Le meurtrier de Brigitte Didier à nouveau devant la justice

26 ans jour pour jour après le drame, la justice se penche à nouveau sur l'affaire Brigitte ...
Le meurtrier de Brigitte Didier à nouveau devant la justice

 Le Tribunal régional Jura bernois - Seeland à Bienne, où le condamné à été entendu mardi matin.

26 ans jour pour jour après le drame, la justice se penche à nouveau sur l'affaire Brigitte Didier. La Tavannoise de 18 ans avait été sauvagement violée et tuée le 20 décembre 1990 à Bienne, alors qu'elle faisait de l'auto-stop pour rentrer chez elle. Le crime est resté irrésolu durant 11 ans, avant que le coupable ne soit confondu grâce à de nouvelles analyses ADN.

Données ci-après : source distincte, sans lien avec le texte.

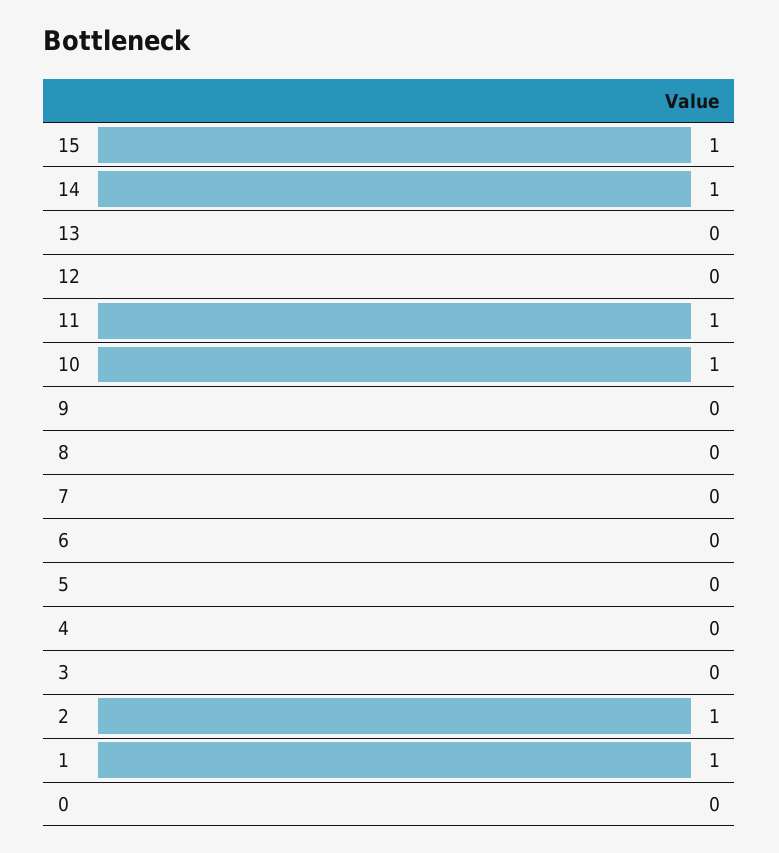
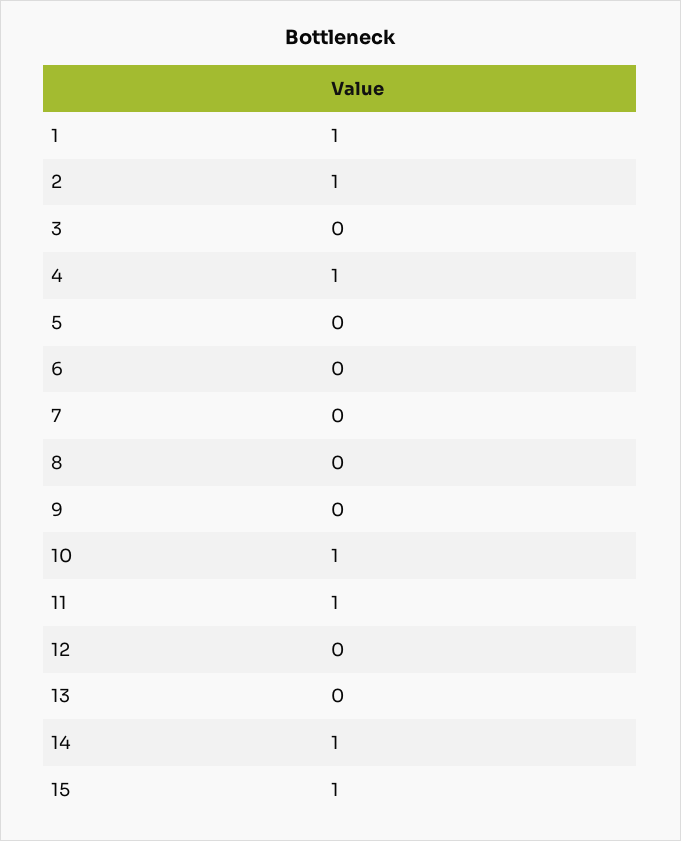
4: 0 -> 1
0: 0 -> none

Le meurtrier, alors déjà sous les verrous pour avoir abattu un homme de plusieurs coups de feu, a été condamné à la prison à vie avec mesure d'internement en 2006. Mais ce Seelandais âgé aujourd'hui de 49 ans demande une conversion de sa peine en mesures thérapeutiques stationnaires. Le Tribunal régional Jura bernois - Seeland a entendu ses arguments mardi matin. Le condamné a expliqué vouloir suivre une véritable thérapie, ce qui n'est pas possible actuellement.

Amnésie totale

Lorsque le juge lui a demandé s'il reconnaissait avoir violé et tué Brigitte Didier, ce qu'il a toujours nié, il a répondu n'avoir aucun souvenir du drame. Mais il a précisé qu'il souhaitait justement pouvoir travailler sur cette amnésie avec une thérapie adaptée et, si possible, faire remonter ces souvenirs à la surface.

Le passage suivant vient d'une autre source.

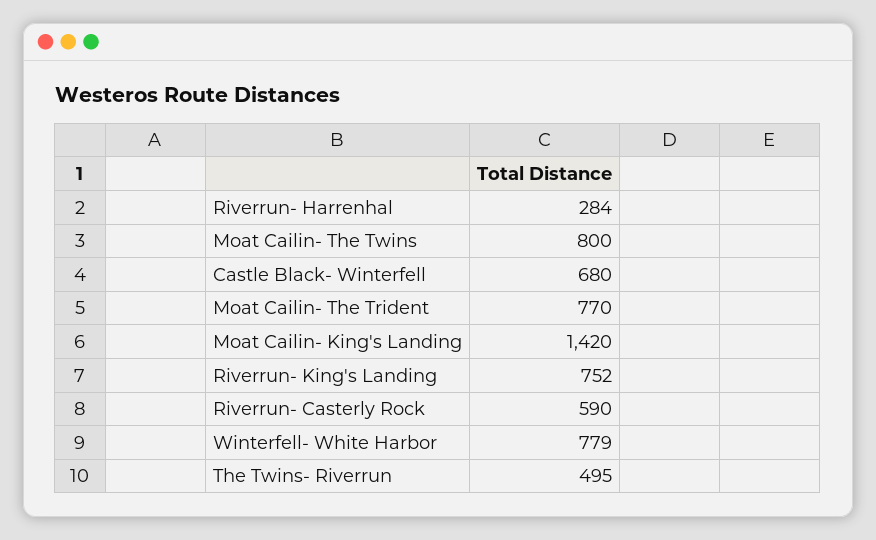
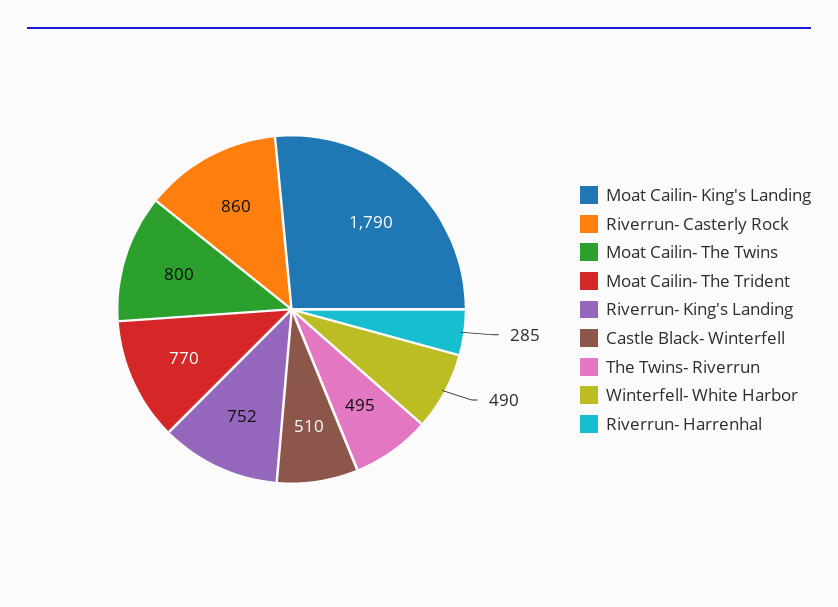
Riverrun- Harrenhal: 284 -> 285
Castle Black- Winterfell: 680 -> 510
Moat Cailin- King's Landing: 1420 -> 1790
Riverrun- Casterly Rock: 590 -> 860
Winterfell- White Harbor: 779 -> 490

C'est cette amnésie qui pose problème au procureur. Selon elle, la peine ne doit pas être convertie. Sans aucun souvenir du drame, il n'y a pas de base sur laquelle fonder une thérapie alors que c'est une des exigences de la loi. Rien ne prouve, pour le procureur, qu'une prise en charge psychiatrique pourrait améliorer la situation et détourner le condamné de nouvelles infractions en lien avec son trouble mental.

Perspectives d'avenir

Mais du côté de l'avocat du Seelandais, les expertises sont claires : un travail thérapeutique est possible. Des mesures stationnaires permettraient une bonne prise en charge psychiatrique, un transfert dans un autre établissement que celui de Thorberg et des perspectives d'amélioration. Le cas du condamné serait réévalué tous les 5 ans.